Vergonha da mãe
 
Por mais um dia, Mitch Albom, 2006, Editora Sextante, pag 87
 

Fiquei olhando minha mãe sorrir. Como era possível ela orgulhar-se tanto de lavar o cabelo de alguém a domicílio ?

- Você devia ver a filha do Charley, Rose - disse minha mãe - Aquilo é que é beleza. Ela arrasa corações.
- É mesmo? Como ela se chama?
- Maria. Ela não arrasa corações, Charley?

Como eu podia responder àquilo? A última vez que elas se viram foi na morte da minha mãe, oito anos antes. Maria ainda era uma adolescente. Como eu poderia contar o que acontecera desde então?

Que eu tinha caído fora da vida da minha filha; que agora seu sobrenome era outro; que eu tinha descido tão baixo que fora excluído de seu casamento? Maria me amava, me amava de verdade. Quando eu chegava do trabalho, ela vinha correndo para mim com os braços erguidos, gritando "Papai, me levanta!".

O que foi que aconteceu?

- Maria tem vergonha de mim - murmurei finalmente.
- Não seja tolo - disse minha mãe.

(...) De todas as coisas que me deixavam infeliz na presença da minha mãe, a pior era ser um mau pai.

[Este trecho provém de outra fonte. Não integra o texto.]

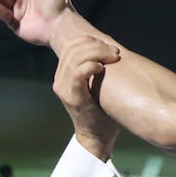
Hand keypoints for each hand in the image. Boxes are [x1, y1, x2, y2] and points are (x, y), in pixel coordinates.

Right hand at [54, 36, 121, 160]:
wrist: (97, 134)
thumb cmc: (104, 108)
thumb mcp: (99, 83)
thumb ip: (99, 67)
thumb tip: (114, 48)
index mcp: (65, 73)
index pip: (72, 45)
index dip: (91, 41)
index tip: (111, 47)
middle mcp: (60, 78)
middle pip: (74, 48)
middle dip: (97, 45)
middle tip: (115, 52)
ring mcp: (63, 88)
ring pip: (75, 58)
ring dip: (98, 53)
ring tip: (113, 58)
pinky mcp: (72, 97)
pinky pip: (78, 73)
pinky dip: (92, 66)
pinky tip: (103, 69)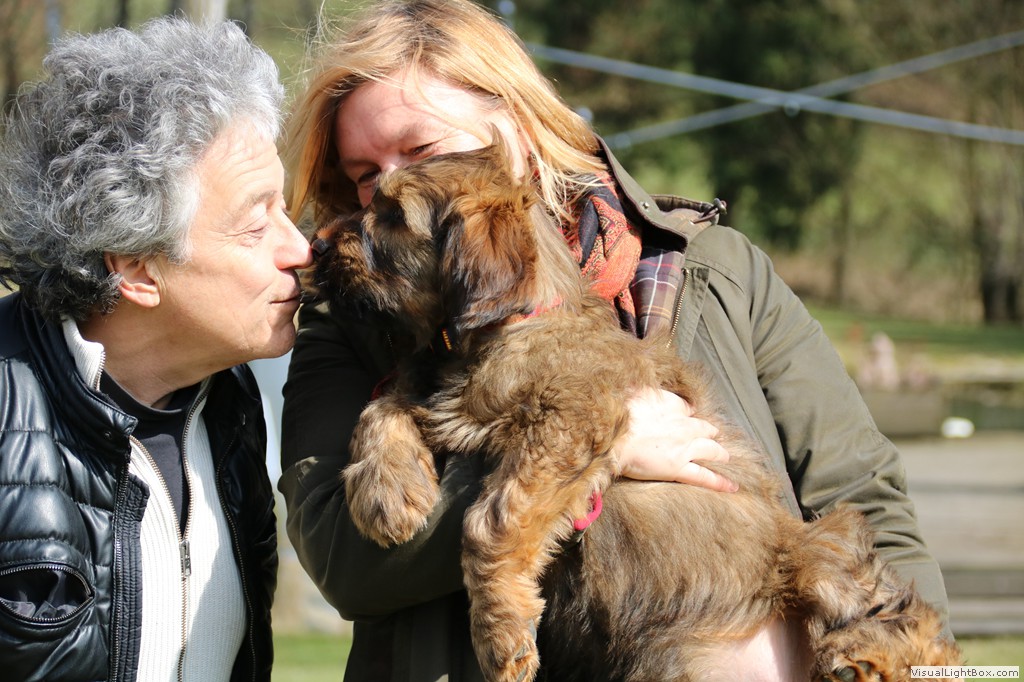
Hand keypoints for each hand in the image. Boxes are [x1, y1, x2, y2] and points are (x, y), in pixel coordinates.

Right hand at [612, 387, 737, 492]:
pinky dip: (720, 482)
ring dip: (719, 453)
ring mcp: (684, 448)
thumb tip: (638, 379)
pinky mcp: (679, 468)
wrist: (614, 437)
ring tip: (725, 457)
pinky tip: (732, 487)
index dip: (688, 414)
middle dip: (709, 432)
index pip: (687, 408)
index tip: (688, 416)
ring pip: (710, 450)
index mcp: (672, 405)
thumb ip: (642, 389)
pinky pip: (705, 476)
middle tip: (713, 435)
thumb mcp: (632, 391)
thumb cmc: (617, 414)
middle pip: (704, 428)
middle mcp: (683, 425)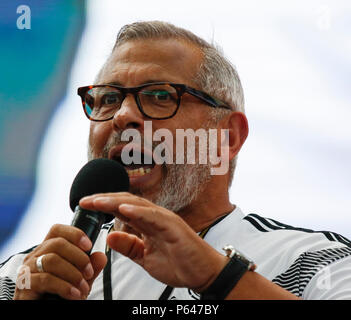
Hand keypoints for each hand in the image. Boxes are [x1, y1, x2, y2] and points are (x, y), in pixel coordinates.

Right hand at [14, 224, 106, 299]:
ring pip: (52, 260)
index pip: (57, 230)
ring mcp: (27, 271)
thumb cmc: (59, 297)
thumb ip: (90, 269)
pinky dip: (65, 287)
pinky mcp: (24, 286)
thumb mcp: (79, 281)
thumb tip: (101, 256)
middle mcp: (35, 257)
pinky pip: (46, 279)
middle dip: (79, 257)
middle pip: (57, 243)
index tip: (89, 245)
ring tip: (83, 288)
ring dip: (73, 274)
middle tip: (89, 273)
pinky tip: (75, 295)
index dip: (74, 233)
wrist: (43, 312)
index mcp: (47, 251)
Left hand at [79, 192, 226, 291]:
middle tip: (84, 201)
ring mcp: (164, 219)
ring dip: (115, 202)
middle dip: (103, 200)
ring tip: (96, 202)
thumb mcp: (145, 258)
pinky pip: (153, 216)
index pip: (121, 209)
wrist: (202, 272)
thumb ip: (128, 246)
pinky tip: (122, 208)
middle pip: (126, 202)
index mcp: (147, 223)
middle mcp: (154, 217)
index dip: (103, 206)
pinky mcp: (173, 226)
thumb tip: (109, 237)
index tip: (85, 206)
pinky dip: (137, 211)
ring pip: (137, 205)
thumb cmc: (178, 263)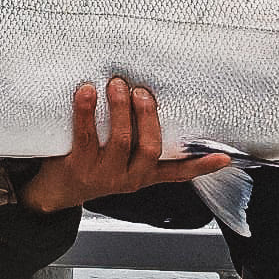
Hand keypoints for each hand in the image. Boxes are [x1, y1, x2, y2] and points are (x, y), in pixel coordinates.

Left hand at [20, 79, 231, 213]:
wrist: (53, 193)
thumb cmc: (89, 166)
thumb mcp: (120, 161)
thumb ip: (135, 140)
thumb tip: (146, 93)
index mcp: (143, 175)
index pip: (178, 173)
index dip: (201, 165)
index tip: (224, 157)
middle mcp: (128, 178)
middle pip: (149, 147)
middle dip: (148, 116)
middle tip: (142, 91)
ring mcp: (104, 175)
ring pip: (120, 140)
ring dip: (120, 109)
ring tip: (117, 84)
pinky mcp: (79, 168)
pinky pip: (86, 136)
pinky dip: (87, 110)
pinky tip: (86, 92)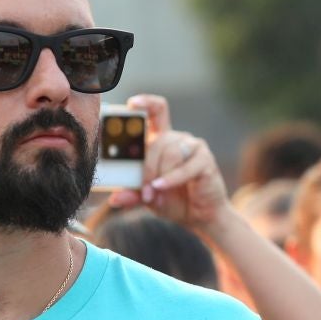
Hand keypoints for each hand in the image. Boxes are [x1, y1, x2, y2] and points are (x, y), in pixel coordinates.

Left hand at [108, 93, 232, 236]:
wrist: (200, 216)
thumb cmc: (173, 201)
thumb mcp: (146, 198)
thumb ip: (132, 194)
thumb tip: (115, 198)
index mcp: (160, 140)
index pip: (154, 111)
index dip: (145, 103)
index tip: (131, 104)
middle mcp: (176, 139)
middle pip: (157, 140)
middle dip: (146, 166)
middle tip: (143, 190)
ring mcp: (192, 146)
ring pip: (170, 152)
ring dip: (159, 175)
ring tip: (155, 193)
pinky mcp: (205, 159)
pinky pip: (185, 166)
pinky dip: (172, 179)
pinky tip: (162, 187)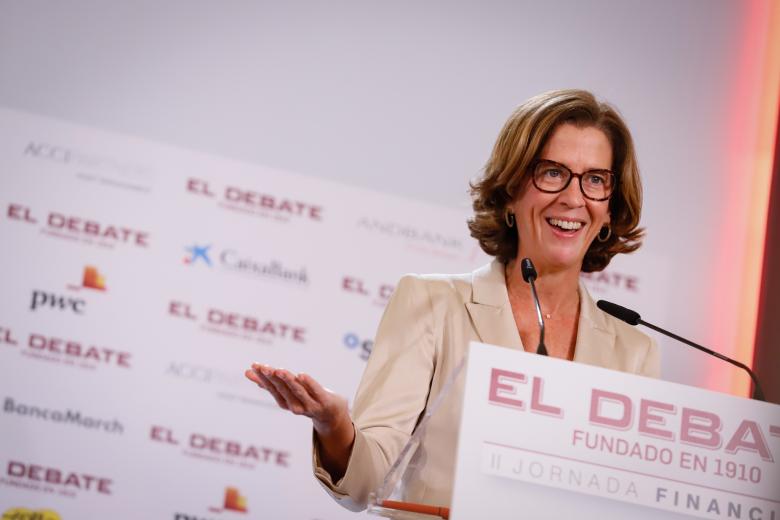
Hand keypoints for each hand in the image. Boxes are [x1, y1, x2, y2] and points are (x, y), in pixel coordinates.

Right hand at [245, 363, 354, 478]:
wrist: (332, 413)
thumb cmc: (306, 398)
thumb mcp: (287, 391)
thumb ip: (269, 383)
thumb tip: (247, 373)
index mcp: (285, 403)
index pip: (272, 389)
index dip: (263, 378)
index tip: (254, 366)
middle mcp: (295, 406)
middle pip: (282, 390)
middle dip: (272, 378)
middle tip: (262, 367)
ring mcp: (310, 404)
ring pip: (297, 391)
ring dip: (288, 381)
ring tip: (279, 370)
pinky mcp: (324, 400)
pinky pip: (316, 391)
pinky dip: (308, 383)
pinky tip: (301, 375)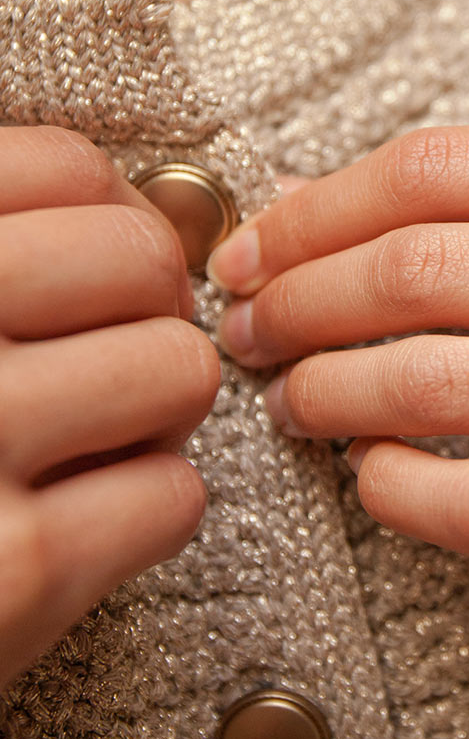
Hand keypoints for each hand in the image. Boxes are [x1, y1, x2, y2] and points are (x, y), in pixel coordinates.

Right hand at [0, 127, 219, 688]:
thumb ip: (2, 250)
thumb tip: (126, 203)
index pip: (67, 169)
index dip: (114, 214)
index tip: (96, 268)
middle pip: (143, 259)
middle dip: (148, 314)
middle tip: (102, 366)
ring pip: (180, 369)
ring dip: (157, 415)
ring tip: (89, 445)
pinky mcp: (20, 570)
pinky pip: (174, 494)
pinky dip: (146, 515)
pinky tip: (77, 528)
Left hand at [211, 120, 468, 623]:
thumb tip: (295, 202)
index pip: (444, 168)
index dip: (318, 211)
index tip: (252, 251)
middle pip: (431, 271)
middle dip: (302, 302)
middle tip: (247, 330)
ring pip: (447, 385)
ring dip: (328, 392)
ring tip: (290, 399)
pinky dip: (399, 489)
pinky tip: (369, 472)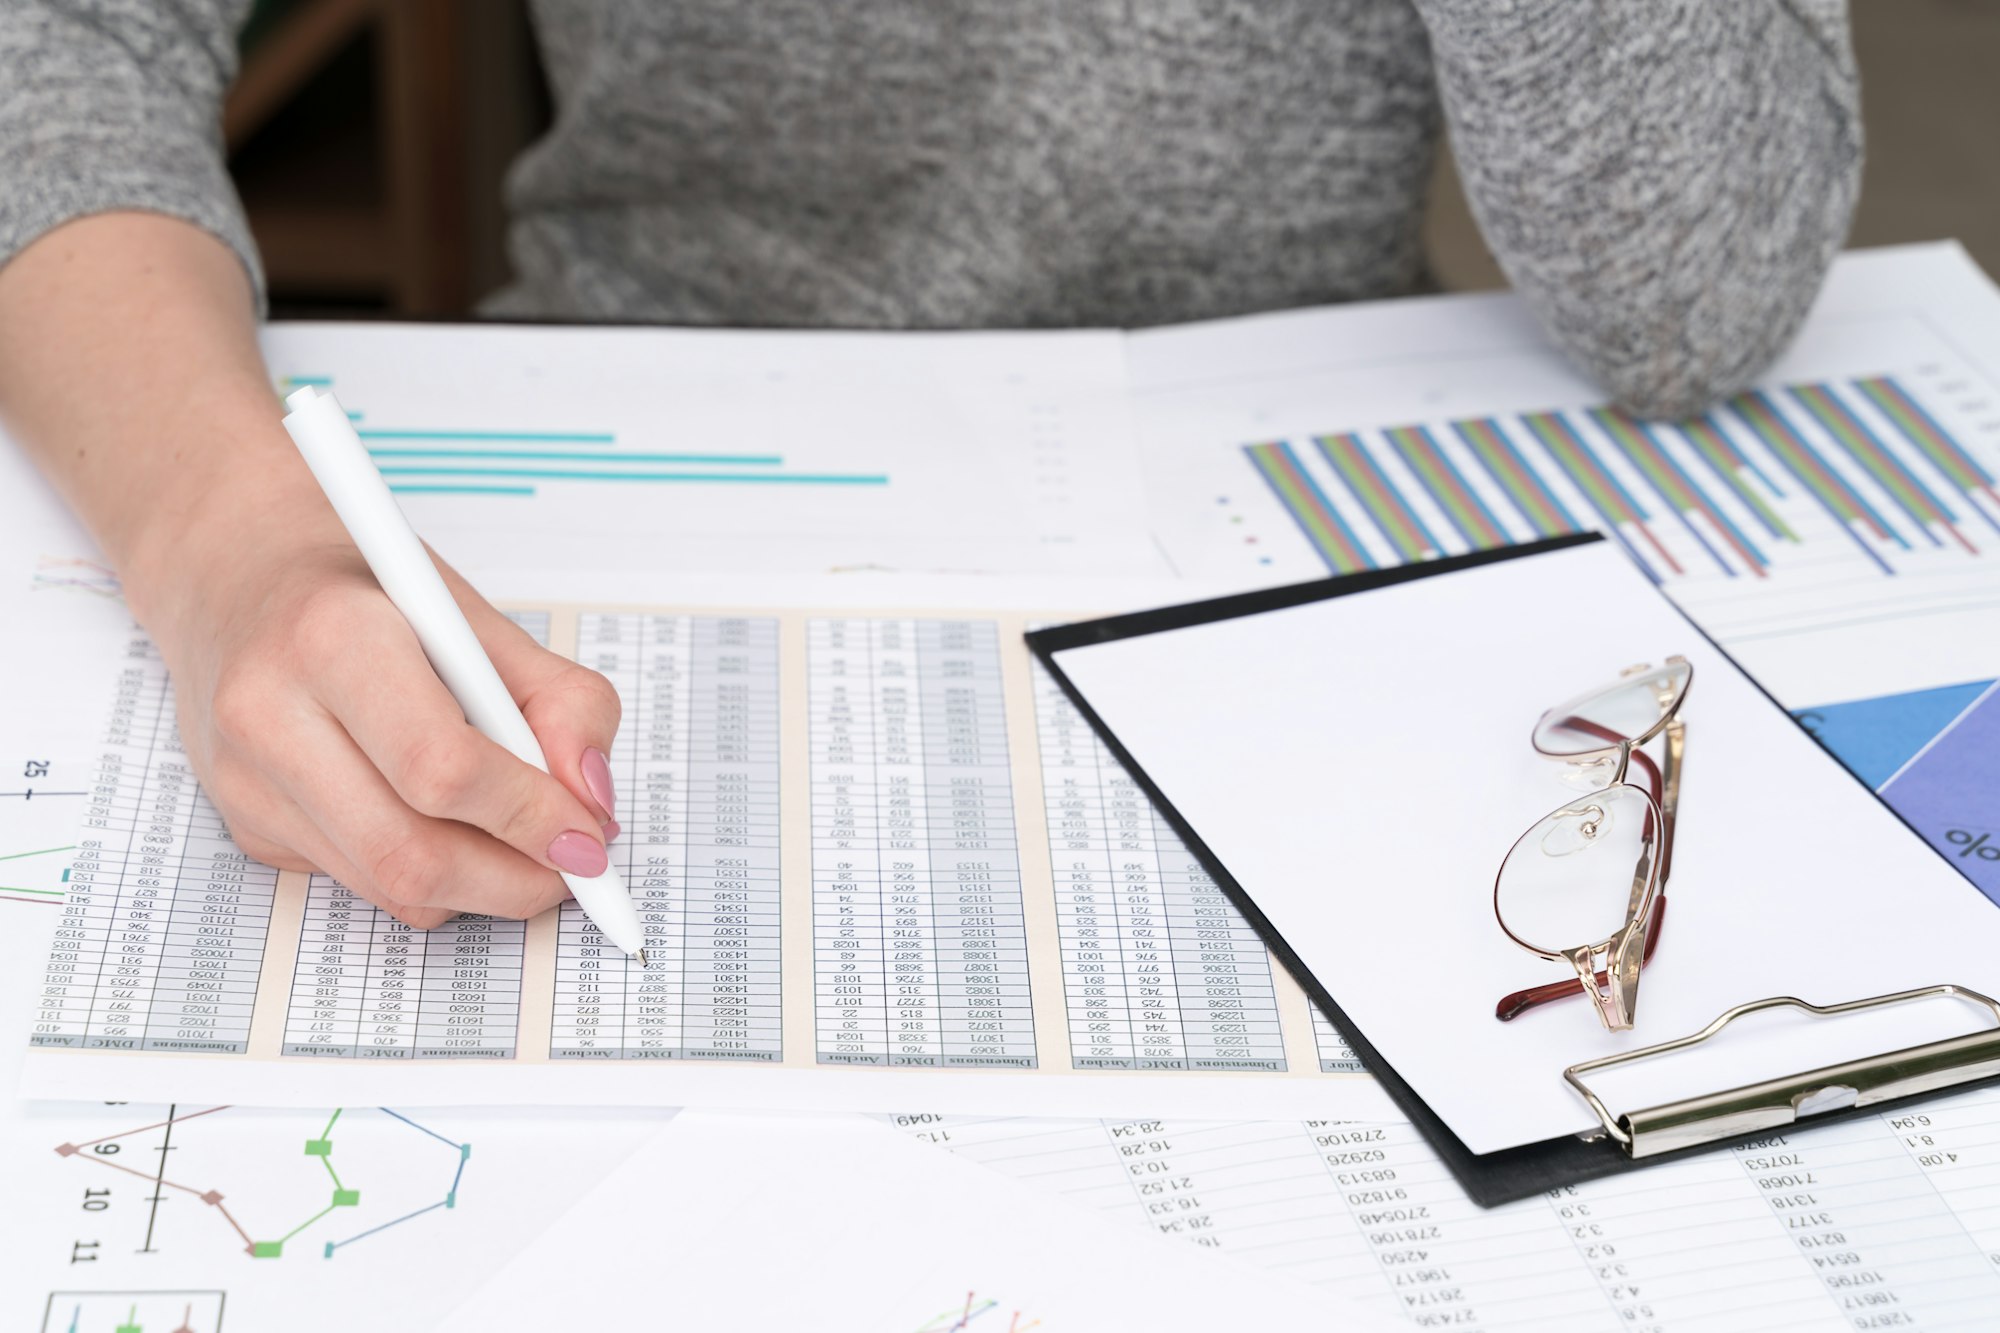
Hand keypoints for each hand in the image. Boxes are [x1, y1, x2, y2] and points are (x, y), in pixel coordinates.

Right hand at [132, 492, 621, 927]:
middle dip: (515, 880)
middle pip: (411, 853)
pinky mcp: (245, 825)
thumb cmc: (364, 591)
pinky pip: (361, 882)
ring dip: (481, 888)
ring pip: (388, 886)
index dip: (531, 816)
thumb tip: (593, 801)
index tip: (589, 834)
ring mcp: (246, 780)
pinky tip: (446, 824)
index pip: (444, 769)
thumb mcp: (476, 616)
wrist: (235, 574)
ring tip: (524, 846)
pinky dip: (428, 876)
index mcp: (334, 638)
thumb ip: (559, 701)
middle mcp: (270, 714)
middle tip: (574, 867)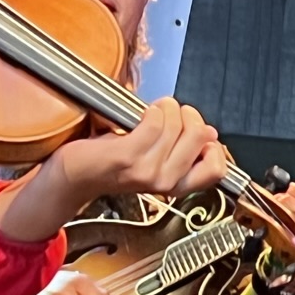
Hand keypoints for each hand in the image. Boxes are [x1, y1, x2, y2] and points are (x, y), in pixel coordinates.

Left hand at [56, 98, 228, 206]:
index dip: (214, 146)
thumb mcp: (158, 163)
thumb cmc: (114, 165)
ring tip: (156, 110)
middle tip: (174, 113)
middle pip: (200, 137)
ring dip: (167, 108)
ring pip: (177, 126)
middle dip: (189, 116)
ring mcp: (147, 171)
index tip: (200, 136)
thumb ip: (185, 152)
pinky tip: (143, 113)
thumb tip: (210, 134)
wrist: (77, 174)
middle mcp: (165, 181)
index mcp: (177, 185)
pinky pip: (154, 123)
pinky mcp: (128, 157)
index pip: (217, 169)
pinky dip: (152, 111)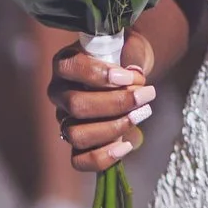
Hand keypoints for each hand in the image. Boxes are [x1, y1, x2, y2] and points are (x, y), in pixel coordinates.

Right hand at [49, 31, 160, 172]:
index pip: (71, 68)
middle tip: (147, 94)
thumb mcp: (131, 47)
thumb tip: (133, 73)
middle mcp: (59, 93)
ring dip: (114, 127)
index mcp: (66, 63)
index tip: (130, 77)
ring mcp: (65, 120)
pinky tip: (128, 144)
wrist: (131, 74)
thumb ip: (132, 56)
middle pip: (76, 105)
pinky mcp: (77, 144)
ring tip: (142, 114)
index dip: (99, 74)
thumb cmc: (127, 56)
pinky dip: (104, 156)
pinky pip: (79, 160)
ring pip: (77, 134)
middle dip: (116, 102)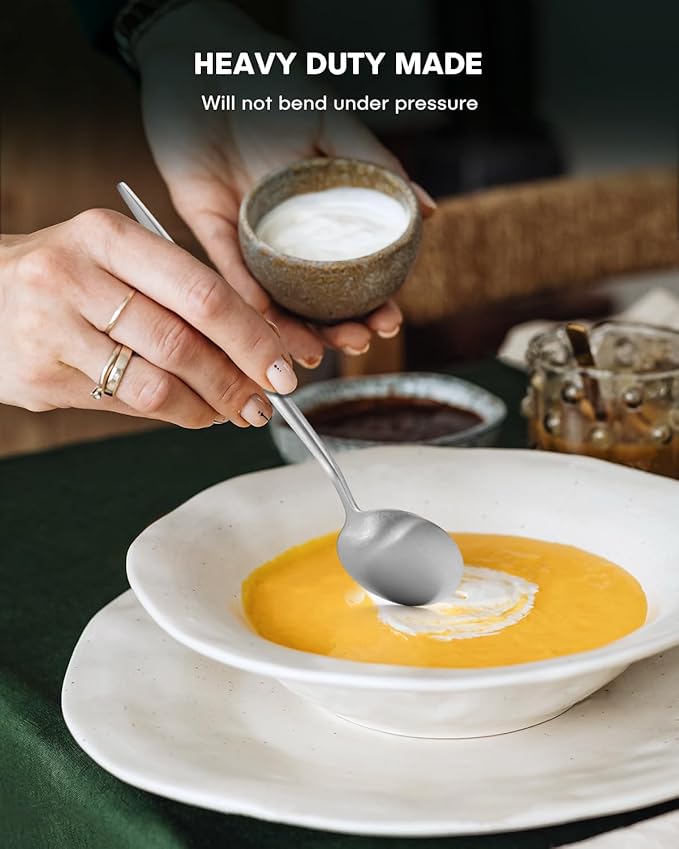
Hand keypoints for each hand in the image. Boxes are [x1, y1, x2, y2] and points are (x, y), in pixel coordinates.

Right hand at [0, 210, 297, 425]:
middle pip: (182, 343)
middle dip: (237, 380)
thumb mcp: (116, 258)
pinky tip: (193, 412)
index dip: (251, 336)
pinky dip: (172, 414)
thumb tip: (255, 350)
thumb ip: (178, 294)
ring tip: (234, 411)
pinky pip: (125, 405)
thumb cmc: (68, 276)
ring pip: (156, 384)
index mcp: (106, 235)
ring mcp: (50, 329)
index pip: (200, 290)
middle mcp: (73, 277)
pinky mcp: (40, 377)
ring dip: (208, 406)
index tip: (282, 365)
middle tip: (266, 401)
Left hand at [136, 1, 435, 366]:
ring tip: (312, 353)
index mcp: (323, 212)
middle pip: (318, 295)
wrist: (200, 60)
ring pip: (276, 297)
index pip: (354, 268)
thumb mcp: (332, 122)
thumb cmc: (271, 83)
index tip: (388, 321)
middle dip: (339, 327)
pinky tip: (264, 322)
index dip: (373, 299)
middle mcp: (290, 232)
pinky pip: (228, 271)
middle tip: (356, 343)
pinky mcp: (211, 228)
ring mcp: (252, 235)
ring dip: (294, 330)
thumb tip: (428, 209)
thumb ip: (374, 165)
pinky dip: (245, 299)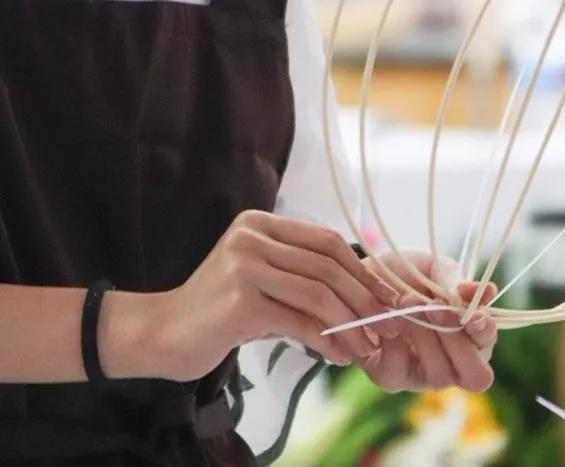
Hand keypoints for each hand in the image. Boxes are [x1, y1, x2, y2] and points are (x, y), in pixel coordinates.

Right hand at [139, 211, 399, 381]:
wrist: (161, 334)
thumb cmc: (220, 311)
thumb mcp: (263, 279)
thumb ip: (303, 275)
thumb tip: (368, 290)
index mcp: (261, 223)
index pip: (327, 241)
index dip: (363, 269)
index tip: (388, 297)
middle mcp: (252, 237)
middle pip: (327, 266)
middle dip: (365, 298)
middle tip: (387, 325)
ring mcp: (243, 267)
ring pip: (318, 294)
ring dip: (351, 324)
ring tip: (368, 346)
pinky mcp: (240, 302)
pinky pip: (299, 322)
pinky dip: (327, 340)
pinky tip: (339, 356)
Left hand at [356, 250, 498, 392]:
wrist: (363, 277)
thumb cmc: (408, 275)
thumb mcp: (433, 270)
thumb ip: (457, 282)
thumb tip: (486, 291)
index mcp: (471, 335)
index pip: (488, 345)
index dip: (485, 332)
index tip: (475, 313)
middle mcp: (453, 362)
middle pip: (474, 374)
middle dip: (455, 339)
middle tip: (434, 306)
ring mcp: (423, 376)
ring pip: (438, 373)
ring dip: (422, 334)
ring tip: (405, 301)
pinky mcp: (391, 378)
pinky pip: (399, 368)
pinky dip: (393, 340)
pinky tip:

- Sabe de uma coisa, Rose? - ela disse de repente - O Charley nunca me deixou cortar o cabelo dele. Você acredita? Ela fazia questão de ir ao barbeiro.
- Por que, querida?
- Ah, você sabe como é. Depois que eles chegam a uma certa idade, o negócio é "Sai prá lá, mãe, sai prá lá".
- As crianças ficam com vergonha dos pais - disse Rose.
- As crianças ficam com vergonha dos pais - repetiu minha mãe.

Era verdade. Na adolescência, eu queria que minha mãe ficasse longe de mim. Recusava-me a sentar ao lado dela no cinema. Fugia dos seus beijos. Sua figura feminina me incomodava, e eu ficava louco de raiva por ela ser a única mulher divorciada das redondezas. Queria que ela se comportasse como as outras mães, que usasse vestidos caseiros, que fizesse álbuns de recortes e bolos de chocolate.

- Às vezes os filhos dizem coisas horríveis, não é, Rose? A gente tem até vontade de perguntar: "De quem é esse filho?"

Rose deu um risinho.

- Geralmente é porque estão sofrendo por causa de alguma coisa e precisam se livrar dela.

Ela me lançou um olhar.

- Lembre-se, Charley. Às vezes os filhos querem que você sofra o que eles estão sofrendo.

Sofrer o que eles estão sofrendo? Então foi isso que eu fiz? Será que eu queria ver no rosto da minha mãe a rejeição que eu sentia por parte do meu pai? Será que minha filha fez o mesmo comigo?

- Eu não quis dizer aquilo, mãe - sussurei.
- Aquilo o quê, Charley?
- Sentir vergonha. De você, das suas roupas, da sua... condição.

Ela lavou o xampu das mãos e dirigiu o jato de água para o couro cabeludo de Rose.

- UM FILHO QUE SENTE VERGONHA DA MÃE - ela disse - É APENAS UM FILHO QUE AINDA NÃO VIVEU O BASTANTE.